Some researchers recommend having at least two collaborators from each discipline or with similar backgrounds to help bridge communication gaps and offer moral support to their colleagues when frustrations flare3. This is especially important for researchers from disciplines that are frequently under-represented on interdisciplinary teams or who have a history of inclusion as tokenism, as many in the social sciences have expressed4. “Close” may not count; hyperspecialization has resulted in distinct cultures and languages even between closely related disciplines. All team members need time to align with others on the team, regardless of disciplinary proximity.

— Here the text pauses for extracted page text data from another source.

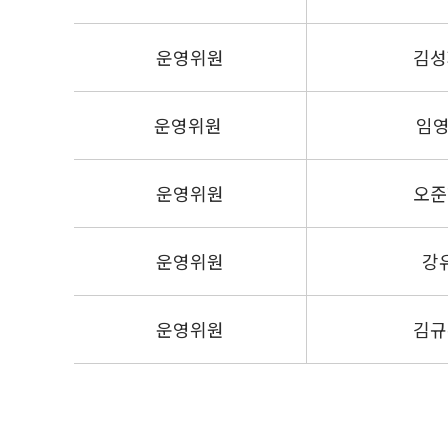
운영위원
김성
운영위원
임영
운영위원
오준
운영위원
강
운영위원
김규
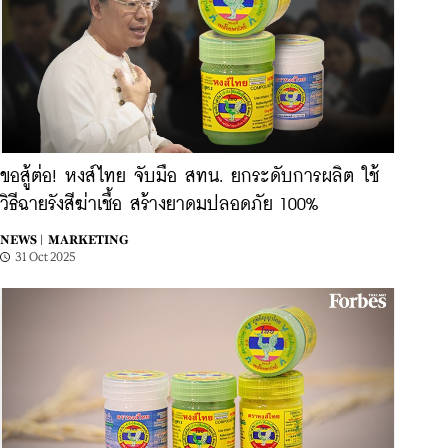
ขอสู้ต่อ! หงส์ไทย จับมือ สทน. ยกระดับการผลิต ใช้
วิธีฉายรังสีฆ่าเชื้อ สร้างยาดมปลอดภัย 100%
NEWS |
MARKETING
31 Oct 2025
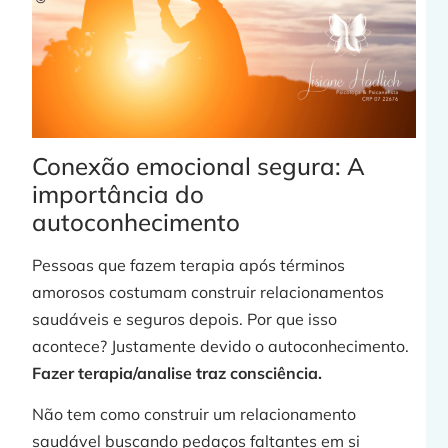
C
Conexão emocional segura: A
importância do
p
autoconhecimento
Pessoas que fazem terapia após términos
amorosos costumam construir relacionamentos
saudáveis e seguros depois. Por que isso
j
acontece? Justamente devido o autoconhecimento.
Fazer terapia/analise traz consciência.
Não tem como construir um relacionamento
»
saudável buscando pedaços faltantes em si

Disagreements will arise, and the team should discuss early how they will be addressed. Look for opportunities to decide methodological disagreements empirically. Locating a third party for mediation within one of the departments or institutions may be useful as well.
Managing conflict
Conflict is unavoidable, but if handled well, it can benefit the project through consideration of opposing perspectives within healthy debate. Patience and flexibility are key. Positions rooted in a collaborator’s worldview are unlikely to be exposed until directly challenged4, but can lead to personal growth if the group fosters open-mindedness and a safe space for debate. If conflict arises, it’s important to approach it calmly and directly5. This approach tends to result in constructive debates, rather than destructive arguments or avoidance, effectively managing conflict.
Finding and establishing interdisciplinary collaborations can be challenging but rewarding. Effective communication and flexibility are key to success. If you are starting on this journey, there are a plethora of resources available.